Count the lines in the data below that contain the word "longitude", and give only that number.

= = = = =

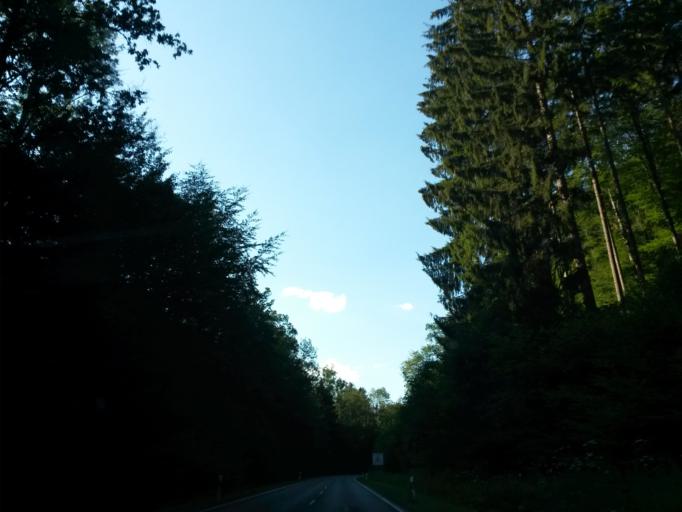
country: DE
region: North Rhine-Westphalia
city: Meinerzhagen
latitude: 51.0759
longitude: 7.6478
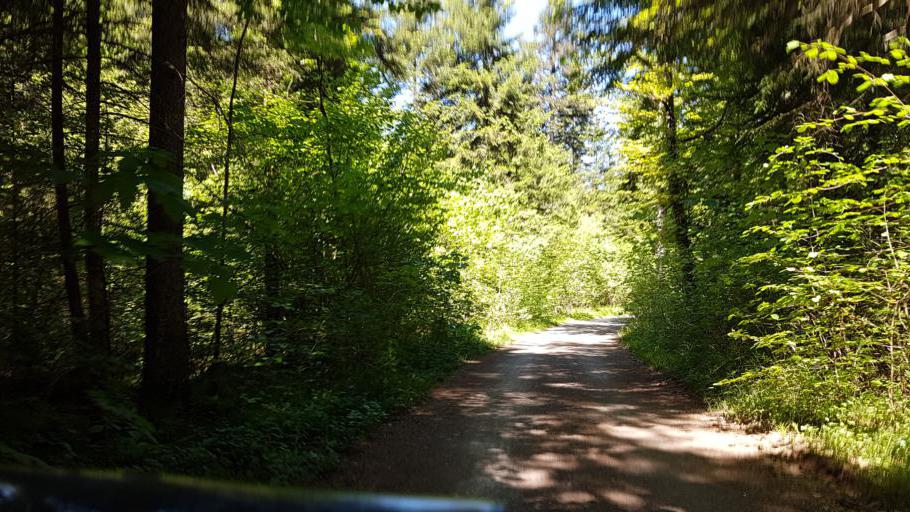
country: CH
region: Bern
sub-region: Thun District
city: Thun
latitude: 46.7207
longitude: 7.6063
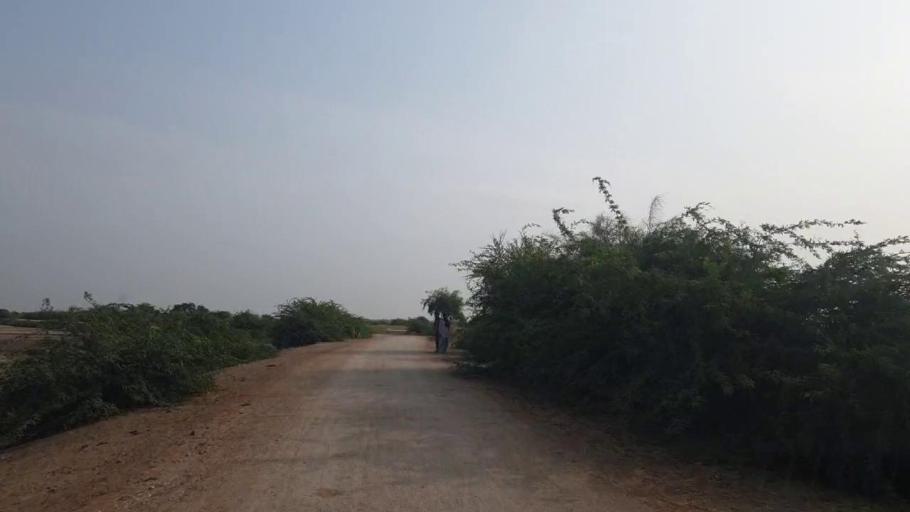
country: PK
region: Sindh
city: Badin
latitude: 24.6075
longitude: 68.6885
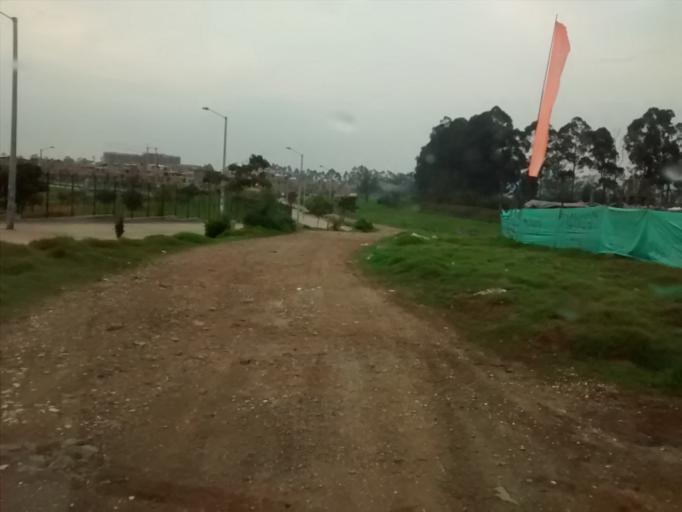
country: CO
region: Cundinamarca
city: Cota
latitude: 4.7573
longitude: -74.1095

= = = = =

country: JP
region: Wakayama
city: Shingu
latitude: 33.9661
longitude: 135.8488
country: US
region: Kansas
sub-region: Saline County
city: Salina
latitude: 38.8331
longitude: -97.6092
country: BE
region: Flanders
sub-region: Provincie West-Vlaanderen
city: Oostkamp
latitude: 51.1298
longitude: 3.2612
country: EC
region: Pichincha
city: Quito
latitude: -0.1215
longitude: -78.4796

= = = = =

- **Reply to the exercise**
8